Cosa fare -
1. Rispondi a queste domande sul testo dedicato all'amianto, una per riga:
(a) Circa quanti morti all'anno causa l'amianto secondo Legambiente?
(b) Quante tonnellate di amianto sono ancora presenti sul territorio italiano?
(c) Secondo l'Inail, quanti anni serviranno ancora per lo smaltimento al ritmo attuale?
2. Riporta il passo del testo sull'amianto compreso tra "A 23 anni dalla" e "ancora 85 anni.", estremi inclusi.

Testo in esame -
▼
A 23 anni dalla sua messa al bando l’amianto rappresenta ancora un grave problema sanitario per gli italiani. Secondo dati forniti da Legambiente questo materiale causa ogni anni circa 4.000 morti. Per questo è ancora necessario, oggi anche di più in occasione della Giornata mondiale delle vittime da amianto, attirare l’attenzione delle istituzioni a tutti i livelli, degli imprenditori e dei privati cittadini sull’urgenza di procedere più velocemente possibile allo smaltimento delle 32 milioni di tonnellate ancora presenti sul territorio italiano. E secondo le stime dell’Inail (Istituto nazionale per l’assicurazione contro gli infortuni sul lavoro), seguendo il ritmo attuale, per farlo serviranno ancora 85 anni.
▲
Dati forniti -
▼
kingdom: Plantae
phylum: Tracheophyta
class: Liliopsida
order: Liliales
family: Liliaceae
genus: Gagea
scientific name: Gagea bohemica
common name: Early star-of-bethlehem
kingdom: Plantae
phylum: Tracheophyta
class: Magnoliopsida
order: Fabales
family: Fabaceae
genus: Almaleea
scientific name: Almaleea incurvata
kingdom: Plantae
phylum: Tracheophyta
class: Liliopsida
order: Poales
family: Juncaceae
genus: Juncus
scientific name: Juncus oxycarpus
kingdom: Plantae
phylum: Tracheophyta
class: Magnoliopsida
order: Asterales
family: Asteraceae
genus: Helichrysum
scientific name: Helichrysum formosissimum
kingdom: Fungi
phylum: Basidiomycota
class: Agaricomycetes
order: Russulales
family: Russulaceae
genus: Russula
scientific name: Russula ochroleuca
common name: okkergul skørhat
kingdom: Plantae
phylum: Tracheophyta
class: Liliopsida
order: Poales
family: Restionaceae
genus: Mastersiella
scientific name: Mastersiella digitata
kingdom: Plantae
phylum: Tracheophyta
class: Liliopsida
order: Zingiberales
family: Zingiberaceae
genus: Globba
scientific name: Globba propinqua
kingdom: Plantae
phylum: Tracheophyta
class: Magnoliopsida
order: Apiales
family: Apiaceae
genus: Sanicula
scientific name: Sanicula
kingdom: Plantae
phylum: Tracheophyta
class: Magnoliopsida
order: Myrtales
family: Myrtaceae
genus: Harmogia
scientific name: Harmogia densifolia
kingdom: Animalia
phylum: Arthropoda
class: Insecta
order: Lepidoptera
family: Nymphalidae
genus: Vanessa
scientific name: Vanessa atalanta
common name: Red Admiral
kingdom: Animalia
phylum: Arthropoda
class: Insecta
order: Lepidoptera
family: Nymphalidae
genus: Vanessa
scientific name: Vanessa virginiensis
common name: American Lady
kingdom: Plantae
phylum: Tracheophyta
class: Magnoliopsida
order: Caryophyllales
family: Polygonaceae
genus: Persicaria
▲
Risposte date -
1.
(a) Circa 4.000.
(b) 32 milioni di tonnellate.
(c) 85 anni.

2.
A 23 anni dalla sua messa al bando l’amianto rappresenta ancora un grave problema sanitario per gli italiani. Secondo dati forniti da Legambiente questo materiale causa ogni anni circa 4.000 morti. Per questo è ancora necessario, oggi anche di più in occasione della Giornata mondiale delle vittime da amianto, attirare l’attenzione delle istituzioni a tutti i livelli, degli imprenditori e dei privati cittadini sull’urgenza di procedere più velocemente possibile allo smaltimento delle 32 milioni di tonnellate ancora presenti sul territorio italiano. E secondo le stime dell’Inail (Istituto nazionale per l’assicurazione contro gli infortuni sul lavoro), seguendo il ritmo attuale, per farlo serviranno ancora 85 anni.